─── Text under study
The function f(x) = 1/(ax^2 + bx + c) is a rational function with a quadratic denominator. There are three cases to consider for the quadratic ax^2 + bx + c with real number coefficients: the expression has two distinct real roots, the equation has one real root repeated, or the equation has two complex roots. Depending on the case, the method of integration is different.

If the quadratic expression has two distinct real roots, then you find the antiderivative of 1/(ax^2 + bx + c) by factoring the quadratic and using the method of partial fractions. If the expression has one repeated root, then the expression is a perfect square and can be integrated the same as 1/x^2. And finally, if the expression has no real roots, then you complete the square to put it in the form x^2 + r^2. Each of these cases is worked out with an example.


Example 1: Antiderivative of 1/(2x^2 + 12x + 10)

The quadratic 2x^2 + 12x + 10 factors as 2(x+1)(x+5), which has the roots x = -1 and x = -5. Since these are distinct real numbers, we must simplifly the integrand 1/[2(x+1)(x+5)] using the technique of partial fractions. The first thing we will do is factor out the 1/2 and just look at the rational function 1/[(x+1)(x+5)]. What we want to do is find some constants A and B such that

A/(x+1) + B/(x+5) = 1/[(x+1)(x+5)]

Giving both sides a like denominator produces the equivalent equation

A(x+5)/[(x+1)(x+5)] + B(x+1)/[(x+1)(x+5)] = 1/[(x+1)(x+5)]

Clearing the denominator gives us

A(x+5) + B(x+1) = 1
(A+B)x + (5A+B) = 0x + 1

This gives us two equations in two unknown variables A and B:

A + B = 0 and 5A + B = 1

Using methods of solving linear systems, we see that A = 1/4 and B = -1/4. Putting the factor of 1/2 back in gives us the equivalence

1/[2(x+1)(x+5)] = (1/8)/(x+1) + (-1/8)/(x+5)
──────
─── Supplied records
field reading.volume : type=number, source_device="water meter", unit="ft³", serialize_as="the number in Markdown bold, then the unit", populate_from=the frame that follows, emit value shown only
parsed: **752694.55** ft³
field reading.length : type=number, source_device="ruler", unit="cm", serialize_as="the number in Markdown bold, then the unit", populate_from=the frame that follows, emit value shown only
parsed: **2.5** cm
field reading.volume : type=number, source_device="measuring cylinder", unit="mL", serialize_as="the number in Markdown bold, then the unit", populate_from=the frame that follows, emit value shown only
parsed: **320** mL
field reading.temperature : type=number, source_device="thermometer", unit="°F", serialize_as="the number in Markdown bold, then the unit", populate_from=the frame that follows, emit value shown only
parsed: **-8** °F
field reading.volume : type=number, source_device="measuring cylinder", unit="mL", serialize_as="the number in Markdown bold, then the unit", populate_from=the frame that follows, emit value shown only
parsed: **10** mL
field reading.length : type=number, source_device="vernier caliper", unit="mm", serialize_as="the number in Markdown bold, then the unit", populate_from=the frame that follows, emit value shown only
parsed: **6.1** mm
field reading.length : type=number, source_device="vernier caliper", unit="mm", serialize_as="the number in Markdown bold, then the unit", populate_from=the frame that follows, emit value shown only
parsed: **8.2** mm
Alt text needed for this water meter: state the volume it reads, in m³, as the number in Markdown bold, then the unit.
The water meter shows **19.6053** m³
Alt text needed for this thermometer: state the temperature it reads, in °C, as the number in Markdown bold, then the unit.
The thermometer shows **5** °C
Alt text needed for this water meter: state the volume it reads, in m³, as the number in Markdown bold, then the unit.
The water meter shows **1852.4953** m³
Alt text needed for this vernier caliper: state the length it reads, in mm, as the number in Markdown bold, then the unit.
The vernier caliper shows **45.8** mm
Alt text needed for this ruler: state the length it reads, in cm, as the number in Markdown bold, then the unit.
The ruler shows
──────
### Assignment 1
According to the text on integrating 1/(ax^2 + bx + c), what is done when the quadratic has no real roots?
### Assignment 2
In the text on integrating 1/(ax^2 + bx + c), why does Example 1 handle 1/(2x^2 + 12x + 10) with partial fractions?
### Assignment 3
Write the next part of the text on integrating 1/(ax^2 + bx + c), starting after its last sentence.

### Answer area 1
The square is completed to put the quadratic in the form x^2 + r^2.

### Answer area 2
The quadratic factors as 2(x+1)(x+5), so its roots are x = -1 and x = -5. Because these are distinct real numbers, the text says the integrand must be simplified with partial fractions.

### Answer area 3
And now we can compute the integral of 1/[2(x+1)(x+5)] as follows:

∫ 1/[2(x+1)(x+5)] dx
= ∫ (1/8)/(x+1) dx + ∫ (-1/8)/(x+5) dx
= (1/8)Ln(x+1) - (1/8)Ln(x+5) + C
= (1/8)Ln[ (x+1)/(x+5) ] + C

Example 2: Antiderivative of 1/(2x^2 + 12x + 18)

The quadratic expression 2x^2 + 12x + 18 factors into 2(x+3)(x+3) = 2(x+3)^2, which has the repeated real root x = -3. This case can be integrated using a simple u-substitution. First we have

∫ 1/[2x^2 + 12x + 18] dx
= (1/2) * ∫ 1/(x+3)^2 dx

Now we use the substitution x = u - 3 with dx = du. This gives us

(1/2) * ∫ 1/(x+3)^2 dx
= (1/2) * ∫ 1/u^2 du
= (1/2) * -1/u + C
= -1/(2u) + C

And now the reverse substitution gives us

-1/(2u) + C
= -1/(2x + 6) + C

Example 3: Antiderivative of 1/(2x^2 + 12x + 26)

Out last example has the quadratic expression 2x^2 + 12x + 26 in the denominator, but this polynomial has no real roots. So instead of factoring it, we complete the square.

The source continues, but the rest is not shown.